For many Americans, the scenes unfolding at the U.S.-Mexico border are visceral and jarring. A 7-year old girl from Honduras walking in the darkness to keep up with strangers she met on the perilous journey from northern Mexico to Texas. A migrant woman deported from the U.S. crying at a park across the international bridge in Mexico. A group of men standing in the shadows of the border wall after being spotted — and soon-to-be deported — by U.S. Customs and Border Protection agents.
For those crossing, particularly unaccompanied children, there are opportunities and risks. A new U.S. president promised to dismantle his predecessor’s policies governing asylum seekers who arrive at the southern border. Exactly who the new administration is allowing into the country is unknown, but thousands of children from Central America and Mexico who arrived in recent weeks are now in U.S. custody. Some families have been sent to relatives in the U.S. while they wait for asylum court appointments. And thousands of others have been expelled, mostly to Mexico, where they will decide whether to cross again or return home.

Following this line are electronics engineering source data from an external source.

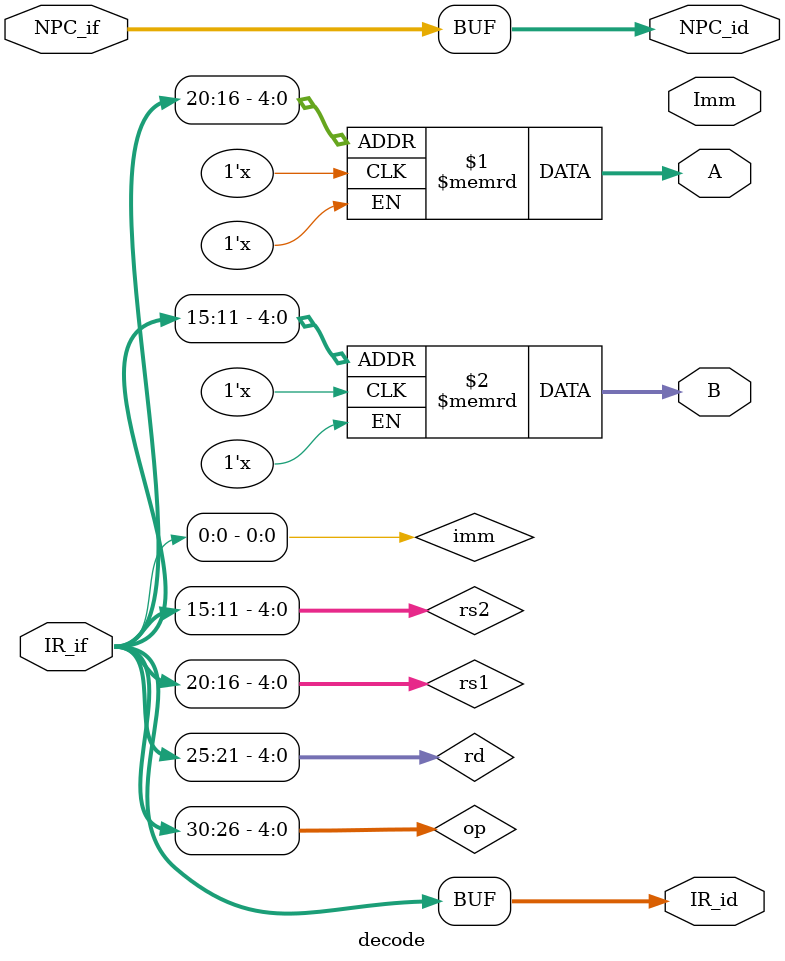
<source format=v>
module decode(
  input[31:0] NPC_if,
  input[31:0] IR_if,  
  output [31:0] A,
  output [31:0] B,
  output [31:0] Imm,
  output[31:0] NPC_id,
  output[31:0] IR_id
);
  reg [31:0] reg_b [31:0];//register bank
  wire [4:0] op,rd,rs1,rs2;
  assign NPC_id = NPC_if;
  assign IR_id = IR_if;
  assign op = IR_if[31:26];
  assign rd = IR_if[25:21];
  assign rs1 = IR_if[20:16];
  assign rs2 = IR_if[15:11];
  assign imm = {{15{IR_if[15]}},IR_if[15:0]};
  assign A = reg_b[rs1];
  assign B = reg_b[rs2];
endmodule

</source>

Migration flows at the U.S.-Mexico border are increasing for the third time in seven years under Republican and Democratic presidents. Unlike the Trump administration, President Joe Biden has chosen not to expel immigrant children — like the unaccompanied 7-year-old girl from Honduras photographed in Texas this week by the Associated Press — who arrive at the southern border without a parent. And new rules put in place by the Biden administration mean some families with “acute vulnerabilities” are being released to family in the U.S. and allowed to pursue asylum, while others in almost identical circumstances are not.

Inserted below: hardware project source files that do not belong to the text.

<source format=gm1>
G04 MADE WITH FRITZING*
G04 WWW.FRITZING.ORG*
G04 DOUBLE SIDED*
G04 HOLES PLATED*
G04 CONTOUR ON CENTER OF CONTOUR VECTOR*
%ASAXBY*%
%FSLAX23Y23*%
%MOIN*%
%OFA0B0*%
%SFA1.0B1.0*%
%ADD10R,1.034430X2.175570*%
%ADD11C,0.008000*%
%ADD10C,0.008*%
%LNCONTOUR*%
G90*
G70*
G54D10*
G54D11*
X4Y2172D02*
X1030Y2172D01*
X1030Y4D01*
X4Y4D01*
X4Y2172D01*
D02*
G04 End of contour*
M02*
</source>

For migrant children and teens journeying from Mexico to the U.S., there is uncertainty, fear, hope and lots of waiting. On a recent day at a plaza near the McAllen-Hidalgo International Bridge point of entry into the U.S., a deported migrant boy launched a paper plane into the air while playing with other migrant children in Reynosa, Mexico.
A day earlier in Brownsville, Texas, a young child clutched a migrant woman’s arm as they waited for a humanitarian group to process them after Border Patrol agents processed and released them at a bus station. Similar scenes play out every day in towns in Mexico and the U.S. — snapshots of the uneven luck met by immigrants arriving by the thousands at the border.